Is Lasso disclosive?

Hi datashield members:

Since we were dealing with high-dimentional data (n<<p) i.e. omics data, therefore we were learning to implement the common machine learning tool —Lasso and Ridge regression— in datashield. And the implemented method must be non-disclosive.

However, during the study, we found the statement in the Page: “…This disclosure filter protects against fitting overly saturated models which can be disclosive. The choice of 0.37 is entirely arbitrary…”

Can anyone explain why the saturated model is disclosive? How to identify the individual information from the saturated model? It is important to us since LASSO is the saturated sometimes (RIDGE model must be saturated), is there any possibility to avoid the disclosure for machine learning?

Regards, Hank

Hi Hank,

The point is that if the number of individuals is equal to number of parameters to be estimated is the same, the solution of the regression is exact. Reversing this solution would give you the individual level data making it disclosive.

Unfortunately, I can not state anything about Lasso or Ridge in DataSHIELD as I haven’t looked into it yet, but I would be very happy to contribute if you like!

I personally have implemented a non-disclosive version of componentwise likelihood-based boosting in DataSHIELD. This method is a machine learning method to automatically select variables in a setting with n<<p. In general, the results of this boosting approach and LASSO are very similar and only differ when there is a complex correlation structure within the variables. In the latter case, boosting gives more robust results than LASSO. If you are interested in this method, you can contact me. More information can be found in our manuscript on ArXiv (we plan to submit it in the next two month) - https://arxiv.org/abs/1803.00422

Best wishes, Daniela

1 Like

Hi Daniela:

Thanks, I understand if n==p, the training data would be on the fitting line becasue the residuals are 0. However you still can not identify the individuals from the fitting line because there are infinit number of points there.

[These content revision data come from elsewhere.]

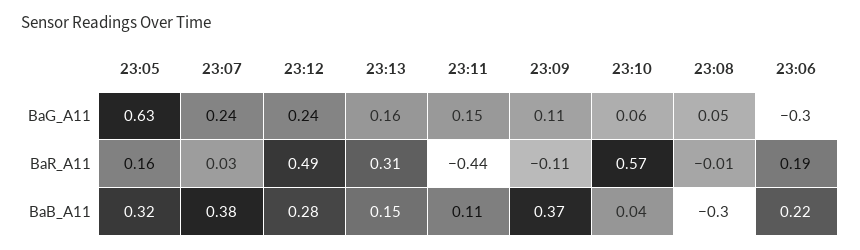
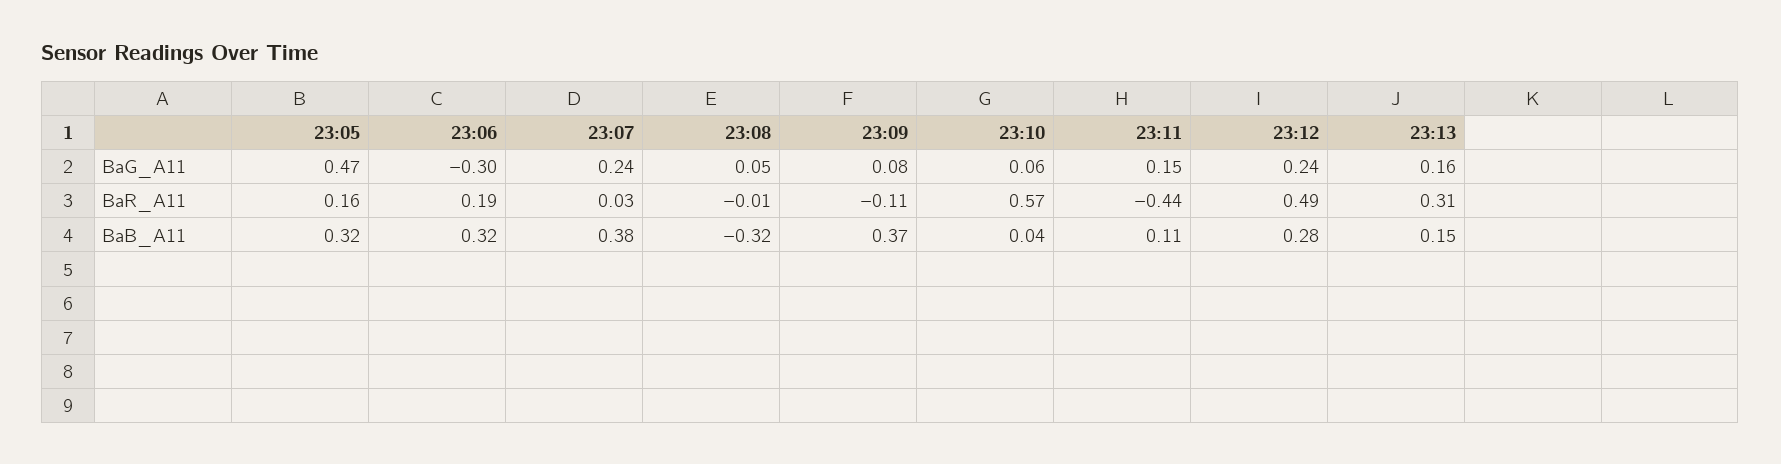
  {
    "23:05": {
-     "BaG_A11": 0.63,
+     "BaG_A11": 0.47,
      "BaR_A11": 0.16,
      "BaB_A11": 0.32
    },
    "23:07": {
      "BaG_A11": 0.24,
      "BaR_A11": 0.03,
      "BaB_A11": 0.38
    },
    "23:12": {
      "BaG_A11": 0.24,
      "BaR_A11": 0.49,
      "BaB_A11": 0.28
    },
    "23:13": {
      "BaG_A11": 0.16,
      "BaR_A11": 0.31,
      "BaB_A11": 0.15
    },
    "23:11": {
      "BaG_A11": 0.15,
      "BaR_A11": -0.44,
      "BaB_A11": 0.11
    },
    "23:09": {
-     "BaG_A11": 0.11,
+     "BaG_A11": 0.08,
      "BaR_A11": -0.11,
      "BaB_A11": 0.37
    },
    "23:10": {
      "BaG_A11": 0.06,
      "BaR_A11": 0.57,
      "BaB_A11": 0.04
    },
    "23:08": {
      "BaG_A11": 0.05,
      "BaR_A11": -0.01,
-     "BaB_A11": -0.3
+     "BaB_A11": -0.32
    },
    "23:06": {
      "BaG_A11": -0.3,
      "BaR_A11": 0.19,
-     "BaB_A11": 0.22
+     "BaB_A11": 0.32
    }
  }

Sure we definitely want to test more machine learning methods on our data. Can we find all necessary information to install and run your method on this github page?

Regards, Hank

Hi Hank,

More or less yes. The program is in Julia (calling R) and I still have some issues when deploying it in a real setting: The function automatically uses all assigned variables as stating special ones in a high-dim setting is too large for the parser system. In addition, the function runs quite slowly and the communication system crashes sometimes without an error - which is not a problem of my code itself but of the fact that I call a lot of DataSHIELD functions. I am currently re-working the program so that less single calls are needed.

Best wishes, Daniela

Hi Daniela

Thanks for the information. We are currently evaluating the running time of glm in high-dimensional differential analysis. After this, we will came back to your method. Please also feel free to let me know once you solved the deployment issues.

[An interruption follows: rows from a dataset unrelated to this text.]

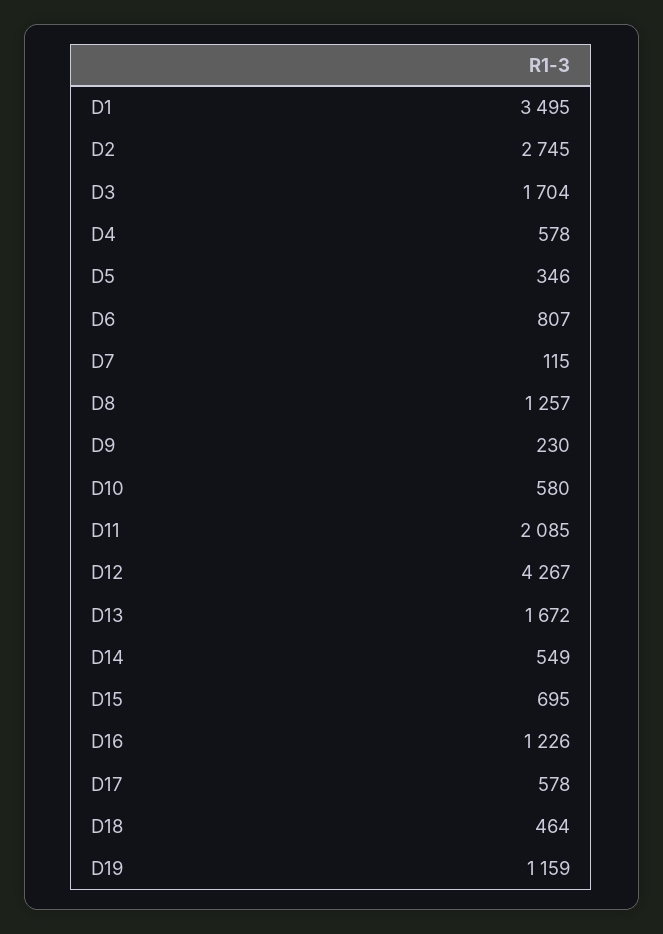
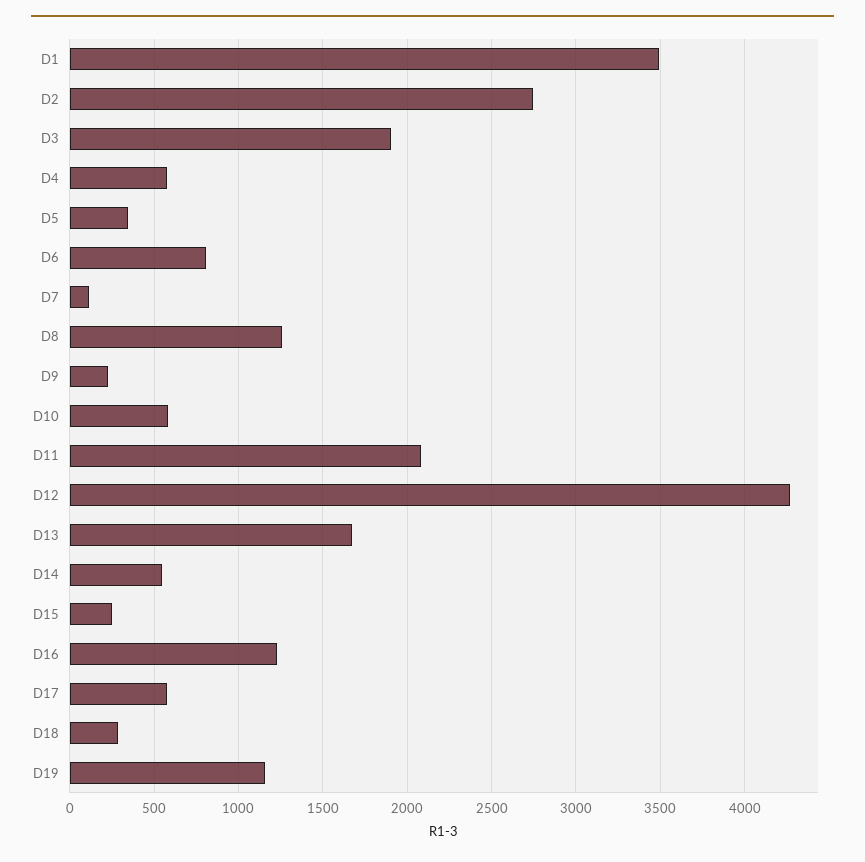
  {
    "D1": 3495,
    "D2": 2745,
-   "D3": 1704,
+   "D3": 1900,
    "D4": 578,
    "D5": 346,
    "D6": 807,
    "D7": 115,
    "D8": 1257,
    "D9": 230,
    "D10": 580,
    "D11": 2085,
    "D12": 4267,
    "D13": 1672,
    "D14": 549,
-   "D15": 695,
+   "D15": 250,
    "D16": 1226,
    "D17": 578,
-   "D18": 464,
+   "D18": 300,
    "D19": 1159
  }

I have several questions about the running time of your method. How the running time of your method scales with linearly increasing

  • the number of covariates

  • the number of subjects

  • the number of datashield clients

In the current testing, the running time of differential analysis scales linearly with increasing the number of covariates. But your method might not be the case because of the multi-variant analysis. This information is quite important for us to determine how to design the analysis.

Regards, Hank

Hi Hank,

Right now, this is very slow.

I am basically using ds.glm and ds.cov. For every covariate, I have to call ds.glm (which I currently do with one call per covariate) - thus, this takes a lot of time. I guess this will be much faster when the ds.omics package is out and I can call the univariable estimates for all covariates, or I will write a wrapper for this.

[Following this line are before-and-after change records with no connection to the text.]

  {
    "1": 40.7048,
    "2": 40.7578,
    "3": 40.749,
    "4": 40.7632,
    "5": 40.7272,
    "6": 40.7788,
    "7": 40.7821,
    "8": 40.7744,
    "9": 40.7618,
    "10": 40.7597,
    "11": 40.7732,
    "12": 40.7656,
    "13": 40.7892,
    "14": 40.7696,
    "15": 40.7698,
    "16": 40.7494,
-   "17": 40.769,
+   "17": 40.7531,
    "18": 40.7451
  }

After the ds.glm-calls I call ds.cov for every already selected covariate (I start with non-selected) with potentially interesting ones. Depending on the data structure (correlation), this might again be unnessary time-consuming as again single calls are needed. Here, I will write a wrapper for ds.cov where I will be able to call several covariances simultaneously.

As I am using ds.glm and ds.cov, the scaleability to the number of clients in the same.

The only issue I have right now is that the data need to be standardized - For the omics data this is a huge effort when using currently available methods of DataSHIELD, which is why I looked at the effect of standardizing per cohort (before DataSHIELD) and luckily, this does not seem to be a problem even with 20 sites.

Another thing: My method is tailored at continuous endpoints, but we have evaluated the effect on the variable selection if the endpoint is nevertheless binary, and the selection is good!

Best wishes, Daniela

Hi Daniela,

Sounds great, I am looking forward to use your method.

Regards, Hank